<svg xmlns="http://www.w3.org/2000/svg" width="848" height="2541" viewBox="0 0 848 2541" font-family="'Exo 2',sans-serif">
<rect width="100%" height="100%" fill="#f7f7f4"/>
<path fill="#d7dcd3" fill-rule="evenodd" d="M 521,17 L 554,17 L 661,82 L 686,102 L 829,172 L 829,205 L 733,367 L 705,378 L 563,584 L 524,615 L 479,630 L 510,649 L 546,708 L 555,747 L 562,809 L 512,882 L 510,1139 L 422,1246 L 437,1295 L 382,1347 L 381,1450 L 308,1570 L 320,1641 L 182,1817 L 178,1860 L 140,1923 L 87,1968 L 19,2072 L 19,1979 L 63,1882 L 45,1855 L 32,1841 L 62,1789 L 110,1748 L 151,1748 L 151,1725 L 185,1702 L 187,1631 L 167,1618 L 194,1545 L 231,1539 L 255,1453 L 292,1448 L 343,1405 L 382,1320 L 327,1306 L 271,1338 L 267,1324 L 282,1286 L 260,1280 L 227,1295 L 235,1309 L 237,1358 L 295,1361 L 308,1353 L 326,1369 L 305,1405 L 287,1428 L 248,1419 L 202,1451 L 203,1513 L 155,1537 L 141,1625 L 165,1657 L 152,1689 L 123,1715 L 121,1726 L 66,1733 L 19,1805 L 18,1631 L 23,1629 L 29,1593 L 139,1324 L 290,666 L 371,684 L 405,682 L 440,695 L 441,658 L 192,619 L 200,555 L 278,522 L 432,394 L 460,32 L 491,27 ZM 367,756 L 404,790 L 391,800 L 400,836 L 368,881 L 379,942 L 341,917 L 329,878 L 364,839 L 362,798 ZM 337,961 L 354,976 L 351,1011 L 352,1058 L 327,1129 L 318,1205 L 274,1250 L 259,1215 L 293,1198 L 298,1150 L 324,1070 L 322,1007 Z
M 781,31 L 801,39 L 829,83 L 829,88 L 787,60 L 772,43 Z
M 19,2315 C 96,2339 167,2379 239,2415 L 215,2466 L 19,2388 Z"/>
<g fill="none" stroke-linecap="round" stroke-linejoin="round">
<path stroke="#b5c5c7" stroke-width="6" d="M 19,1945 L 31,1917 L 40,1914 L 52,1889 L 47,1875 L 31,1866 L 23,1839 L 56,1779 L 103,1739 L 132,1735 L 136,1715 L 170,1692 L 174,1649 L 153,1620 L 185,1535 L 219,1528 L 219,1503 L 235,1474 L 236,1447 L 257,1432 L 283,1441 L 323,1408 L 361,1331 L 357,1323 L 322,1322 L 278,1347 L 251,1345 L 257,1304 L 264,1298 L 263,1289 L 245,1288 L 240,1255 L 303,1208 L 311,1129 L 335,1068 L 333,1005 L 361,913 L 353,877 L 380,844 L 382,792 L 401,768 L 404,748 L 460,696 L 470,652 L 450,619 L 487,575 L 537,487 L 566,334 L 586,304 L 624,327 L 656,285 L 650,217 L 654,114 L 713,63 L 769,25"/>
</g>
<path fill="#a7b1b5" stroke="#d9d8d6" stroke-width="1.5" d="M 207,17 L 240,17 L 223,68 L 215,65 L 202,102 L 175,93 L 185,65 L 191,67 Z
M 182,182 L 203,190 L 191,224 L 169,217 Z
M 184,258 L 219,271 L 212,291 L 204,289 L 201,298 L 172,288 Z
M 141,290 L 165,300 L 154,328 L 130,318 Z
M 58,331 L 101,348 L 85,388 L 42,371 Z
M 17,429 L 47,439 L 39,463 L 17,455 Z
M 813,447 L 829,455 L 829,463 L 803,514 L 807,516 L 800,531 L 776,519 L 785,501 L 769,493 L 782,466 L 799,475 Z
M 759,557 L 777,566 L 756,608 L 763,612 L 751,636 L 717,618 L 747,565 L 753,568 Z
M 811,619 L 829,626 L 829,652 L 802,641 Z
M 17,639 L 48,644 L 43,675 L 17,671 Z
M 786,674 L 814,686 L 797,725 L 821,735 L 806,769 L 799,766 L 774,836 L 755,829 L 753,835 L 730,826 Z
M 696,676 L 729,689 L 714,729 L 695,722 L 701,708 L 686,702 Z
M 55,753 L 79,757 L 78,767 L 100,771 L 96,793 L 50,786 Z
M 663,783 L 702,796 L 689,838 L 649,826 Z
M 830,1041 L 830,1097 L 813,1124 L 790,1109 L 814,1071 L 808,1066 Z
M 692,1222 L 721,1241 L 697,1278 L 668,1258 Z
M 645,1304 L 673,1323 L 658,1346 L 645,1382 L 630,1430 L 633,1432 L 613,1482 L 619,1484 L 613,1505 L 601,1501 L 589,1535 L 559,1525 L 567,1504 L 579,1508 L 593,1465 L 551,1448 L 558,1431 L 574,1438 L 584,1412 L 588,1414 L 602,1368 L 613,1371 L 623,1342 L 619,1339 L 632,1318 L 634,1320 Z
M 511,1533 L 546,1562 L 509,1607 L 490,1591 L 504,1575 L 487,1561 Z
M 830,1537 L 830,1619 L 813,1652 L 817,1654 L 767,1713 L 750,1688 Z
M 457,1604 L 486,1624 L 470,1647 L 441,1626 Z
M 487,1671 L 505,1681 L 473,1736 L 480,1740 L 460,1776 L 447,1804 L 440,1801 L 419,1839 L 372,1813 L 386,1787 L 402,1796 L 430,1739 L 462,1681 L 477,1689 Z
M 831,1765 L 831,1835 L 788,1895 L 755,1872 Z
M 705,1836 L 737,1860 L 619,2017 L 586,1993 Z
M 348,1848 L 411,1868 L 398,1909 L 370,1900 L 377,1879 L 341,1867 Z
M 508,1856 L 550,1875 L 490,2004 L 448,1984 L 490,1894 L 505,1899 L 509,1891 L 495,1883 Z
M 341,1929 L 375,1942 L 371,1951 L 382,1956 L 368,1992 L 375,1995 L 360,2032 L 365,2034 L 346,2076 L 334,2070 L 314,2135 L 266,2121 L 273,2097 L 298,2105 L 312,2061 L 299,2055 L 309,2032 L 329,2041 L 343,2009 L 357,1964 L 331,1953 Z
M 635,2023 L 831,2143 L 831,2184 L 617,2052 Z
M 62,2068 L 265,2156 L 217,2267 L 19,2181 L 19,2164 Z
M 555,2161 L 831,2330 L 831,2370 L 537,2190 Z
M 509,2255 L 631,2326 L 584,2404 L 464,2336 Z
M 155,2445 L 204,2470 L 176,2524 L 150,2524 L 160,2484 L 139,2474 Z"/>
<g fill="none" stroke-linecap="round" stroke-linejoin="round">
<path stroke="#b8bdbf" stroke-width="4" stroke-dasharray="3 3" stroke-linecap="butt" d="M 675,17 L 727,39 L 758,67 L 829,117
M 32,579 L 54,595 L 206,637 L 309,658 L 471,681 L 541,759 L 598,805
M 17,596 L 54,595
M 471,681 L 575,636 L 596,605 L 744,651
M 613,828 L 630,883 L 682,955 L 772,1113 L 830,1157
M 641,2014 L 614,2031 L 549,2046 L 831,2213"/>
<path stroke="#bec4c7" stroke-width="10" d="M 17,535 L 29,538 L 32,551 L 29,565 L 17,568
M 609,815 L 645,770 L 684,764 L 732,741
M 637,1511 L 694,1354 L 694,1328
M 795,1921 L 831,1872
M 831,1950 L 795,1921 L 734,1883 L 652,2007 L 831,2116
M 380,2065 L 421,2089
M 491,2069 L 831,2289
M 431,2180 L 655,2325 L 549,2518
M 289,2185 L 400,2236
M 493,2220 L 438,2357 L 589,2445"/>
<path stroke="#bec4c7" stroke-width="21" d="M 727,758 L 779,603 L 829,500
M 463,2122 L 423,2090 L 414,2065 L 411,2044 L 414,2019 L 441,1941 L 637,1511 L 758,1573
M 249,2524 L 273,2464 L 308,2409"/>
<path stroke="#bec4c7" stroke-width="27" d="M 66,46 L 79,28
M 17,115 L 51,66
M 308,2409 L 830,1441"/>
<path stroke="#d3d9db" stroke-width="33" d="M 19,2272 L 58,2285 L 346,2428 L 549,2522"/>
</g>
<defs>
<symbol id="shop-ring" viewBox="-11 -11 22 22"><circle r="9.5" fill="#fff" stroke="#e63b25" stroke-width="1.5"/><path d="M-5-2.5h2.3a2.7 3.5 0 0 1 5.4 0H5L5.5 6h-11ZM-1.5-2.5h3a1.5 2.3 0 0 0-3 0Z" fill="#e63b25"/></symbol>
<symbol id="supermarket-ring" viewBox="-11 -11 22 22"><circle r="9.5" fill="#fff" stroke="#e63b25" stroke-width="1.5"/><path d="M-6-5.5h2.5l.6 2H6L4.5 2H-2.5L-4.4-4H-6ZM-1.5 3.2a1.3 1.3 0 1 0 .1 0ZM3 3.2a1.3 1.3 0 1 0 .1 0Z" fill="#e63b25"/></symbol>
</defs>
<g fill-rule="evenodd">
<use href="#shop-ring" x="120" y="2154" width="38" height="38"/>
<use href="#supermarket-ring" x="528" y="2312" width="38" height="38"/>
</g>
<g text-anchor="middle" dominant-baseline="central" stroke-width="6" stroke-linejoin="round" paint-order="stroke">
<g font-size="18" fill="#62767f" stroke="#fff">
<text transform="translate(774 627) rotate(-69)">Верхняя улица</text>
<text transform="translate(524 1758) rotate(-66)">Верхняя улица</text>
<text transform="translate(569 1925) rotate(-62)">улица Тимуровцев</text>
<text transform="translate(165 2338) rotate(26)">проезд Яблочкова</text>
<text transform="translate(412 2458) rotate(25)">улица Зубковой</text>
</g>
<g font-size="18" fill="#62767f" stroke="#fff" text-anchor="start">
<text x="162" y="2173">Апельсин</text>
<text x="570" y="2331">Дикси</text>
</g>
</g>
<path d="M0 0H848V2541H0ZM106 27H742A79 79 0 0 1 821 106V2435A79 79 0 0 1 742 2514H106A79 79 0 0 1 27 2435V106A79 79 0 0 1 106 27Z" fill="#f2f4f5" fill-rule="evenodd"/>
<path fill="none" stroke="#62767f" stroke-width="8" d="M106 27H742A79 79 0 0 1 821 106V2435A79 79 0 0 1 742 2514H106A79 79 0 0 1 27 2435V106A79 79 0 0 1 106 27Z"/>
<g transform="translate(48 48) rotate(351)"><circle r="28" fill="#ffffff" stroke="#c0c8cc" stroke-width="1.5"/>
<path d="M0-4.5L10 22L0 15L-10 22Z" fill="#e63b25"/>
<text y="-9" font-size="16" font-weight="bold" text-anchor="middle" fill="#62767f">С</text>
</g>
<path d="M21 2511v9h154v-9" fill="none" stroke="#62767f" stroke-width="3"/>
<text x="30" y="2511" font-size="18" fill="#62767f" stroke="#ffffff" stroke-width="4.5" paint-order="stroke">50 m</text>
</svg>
---
## [Exercise]
Above are the entries; copy every line among them that contains the word "middle".

## [Response for this exercise]
<g text-anchor="middle" dominant-baseline="central" stroke-width="6" stroke-linejoin="round" paint-order="stroke">
<text y="-9" font-size="16" font-weight="bold" text-anchor="middle" fill="#62767f">С</text>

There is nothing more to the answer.